* **Extracted information**:
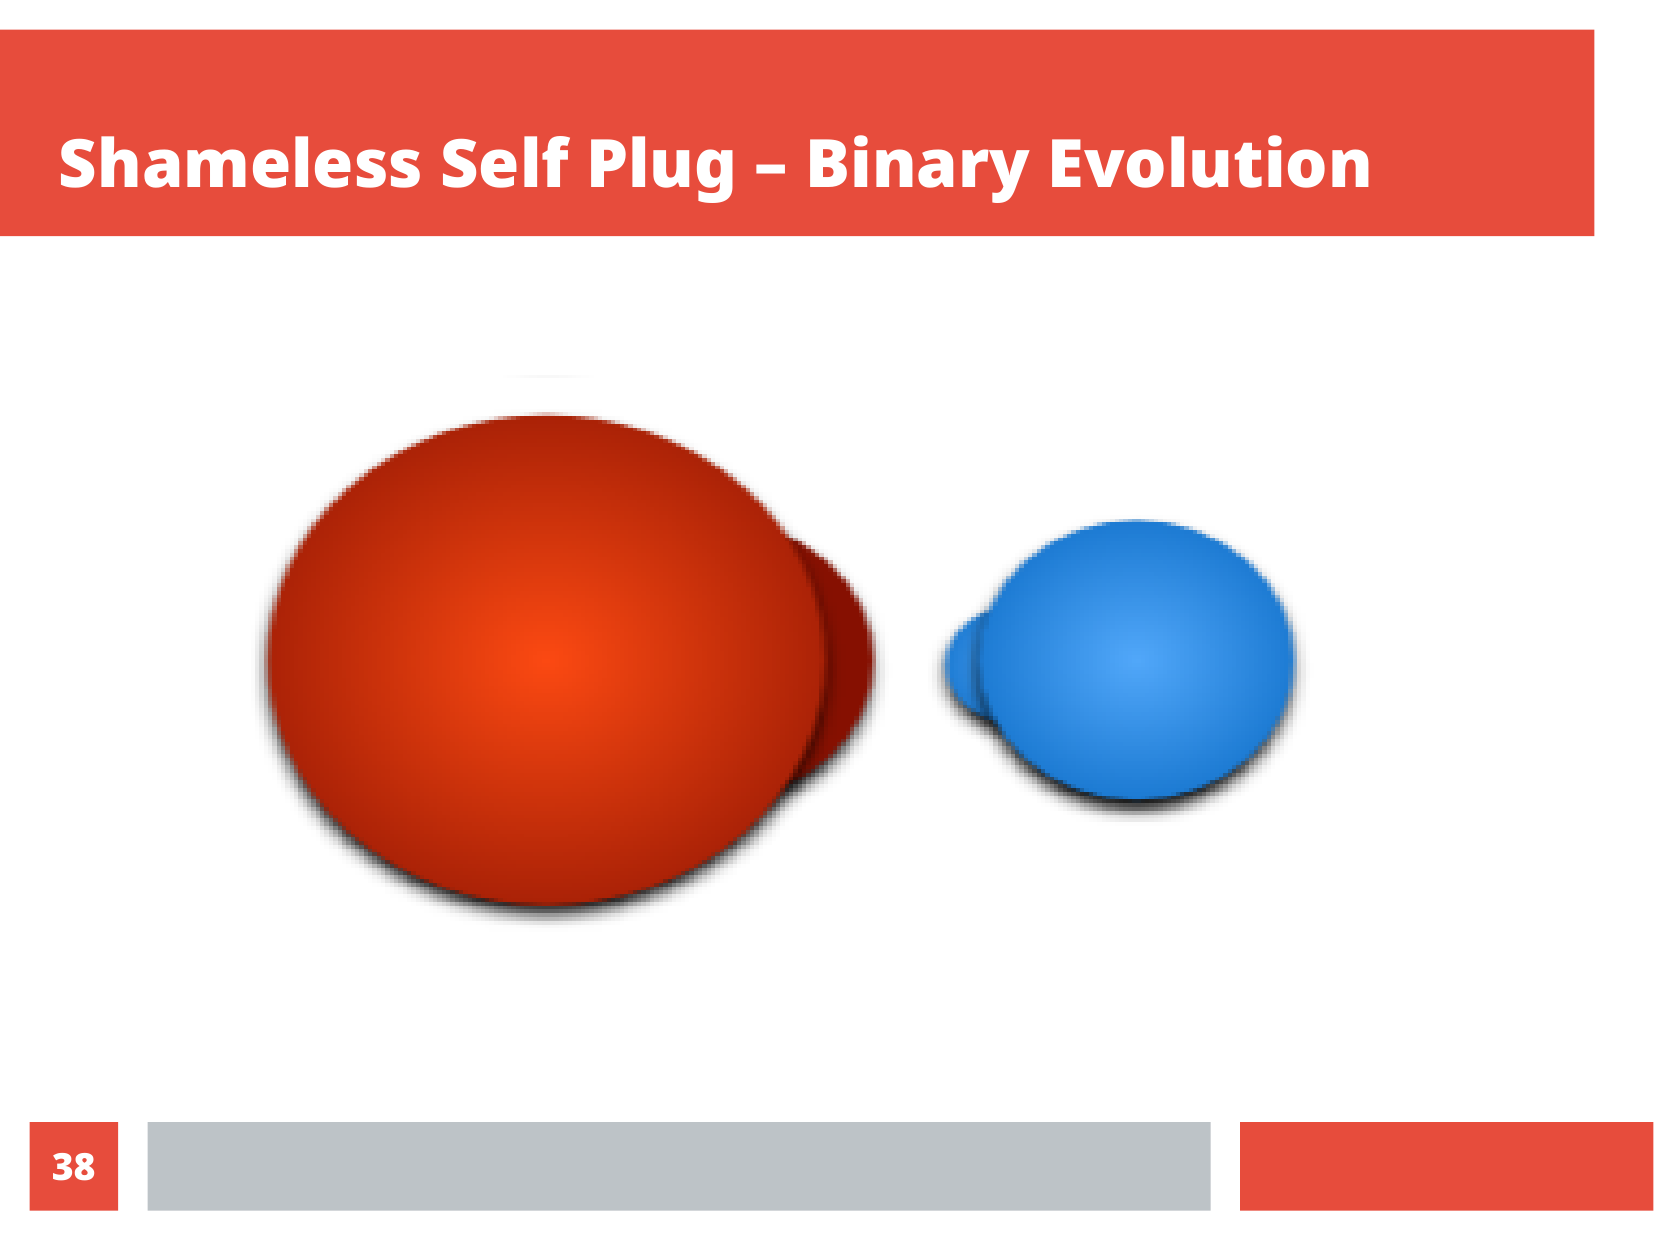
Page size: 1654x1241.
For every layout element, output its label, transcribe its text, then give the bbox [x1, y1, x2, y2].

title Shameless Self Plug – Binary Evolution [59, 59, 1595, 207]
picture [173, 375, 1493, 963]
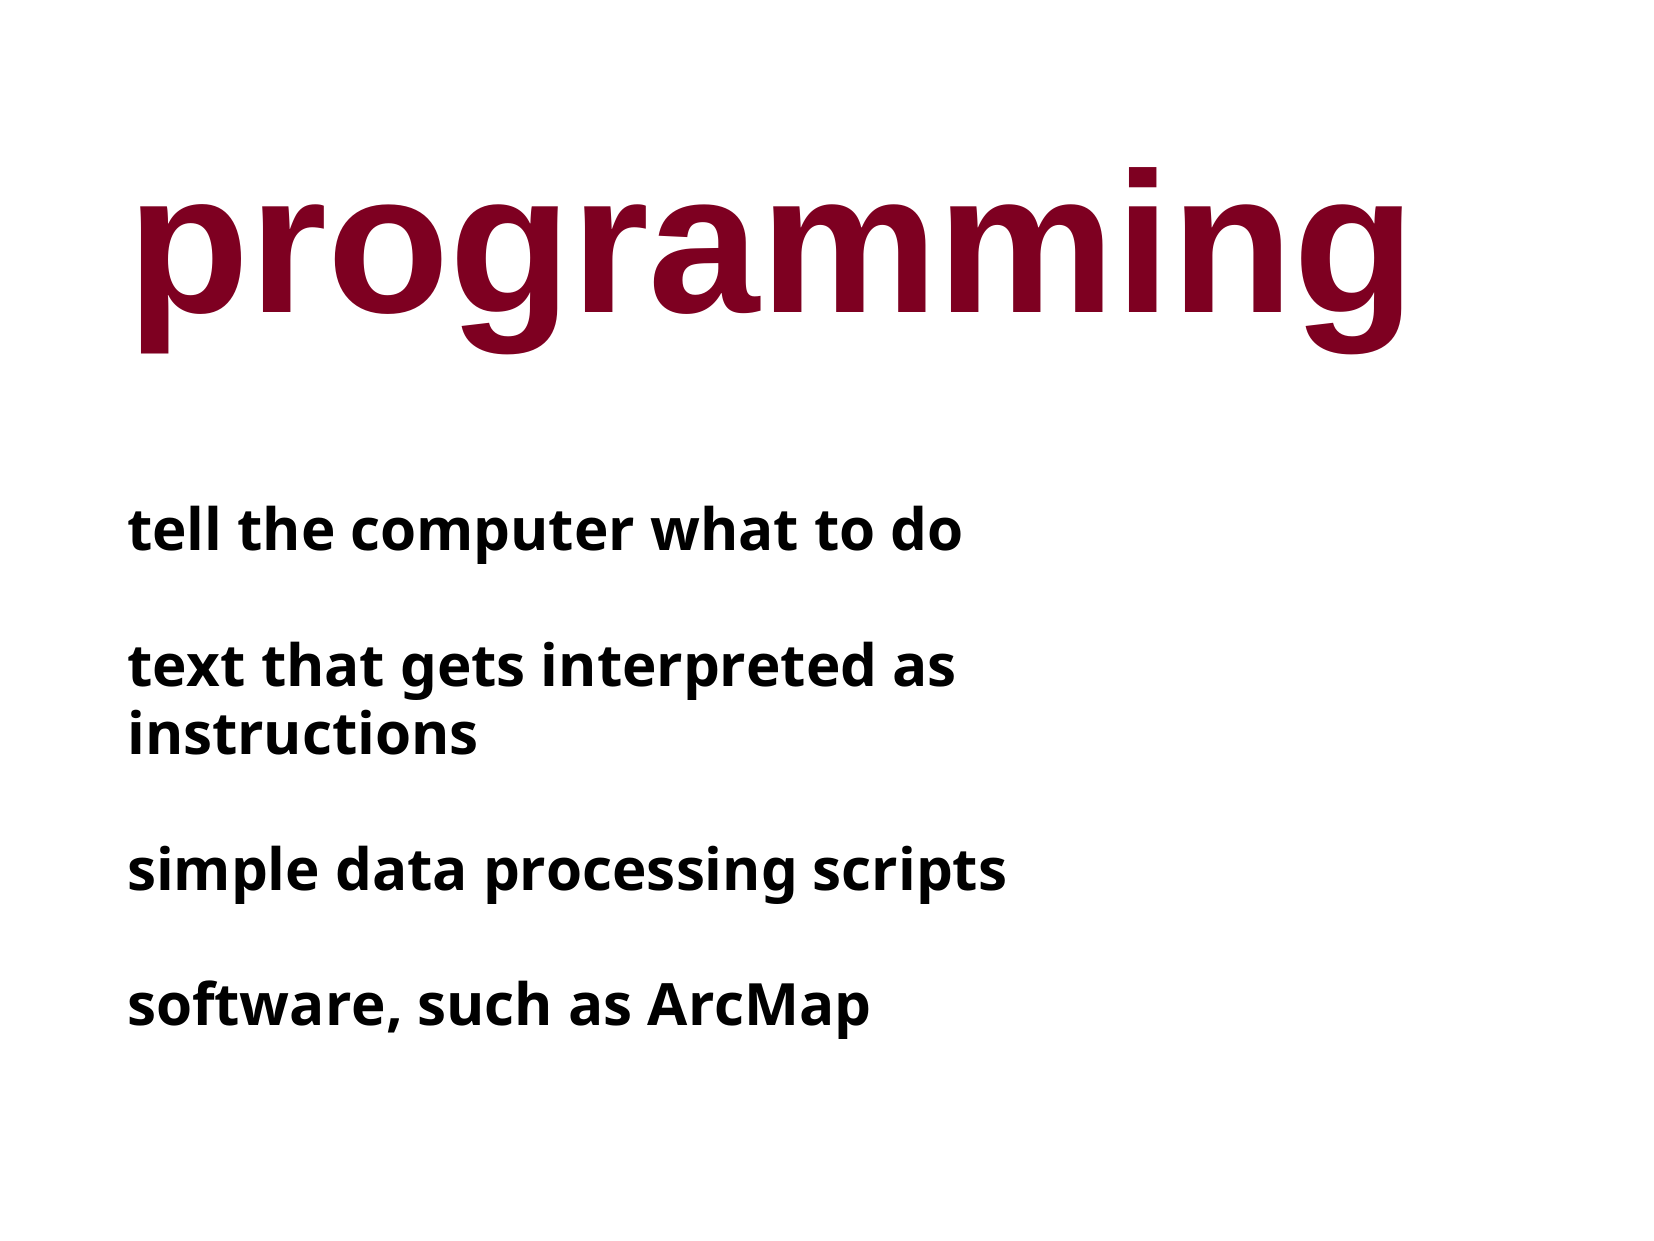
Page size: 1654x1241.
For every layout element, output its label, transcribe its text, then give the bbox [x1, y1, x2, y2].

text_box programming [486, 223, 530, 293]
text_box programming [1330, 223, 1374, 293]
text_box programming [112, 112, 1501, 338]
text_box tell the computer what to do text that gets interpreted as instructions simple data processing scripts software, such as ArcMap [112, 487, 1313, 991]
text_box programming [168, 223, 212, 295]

* **Stated exercise**: Please convert all the entries above into a JSON list of strings, with one string per line. Leave out the blank lines and the pictures.

* **Full answer**:
[
  "Page size: 1654x1241.",
  "For every layout element, output its label, transcribe its text, then give the bbox [x1, y1, x2, y2].",
  "title Shameless Self Plug – Binary Evolution [59, 59, 1595, 207]",
  "picture [173, 375, 1493, 963]",
  "Page size: 1654x1241.",
  "For every layout element, output its label, transcribe its text, then give the bbox [x1, y1, x2, y2].",
  "text_box programming [486, 223, 530, 293]",
  "text_box programming [1330, 223, 1374, 293]",
  "text_box programming [112, 112, 1501, 338]",
  "text_box tell the computer what to do text that gets interpreted as instructions simple data processing scripts software, such as ArcMap [112, 487, 1313, 991]",
  "text_box programming [168, 223, 212, 295]"
]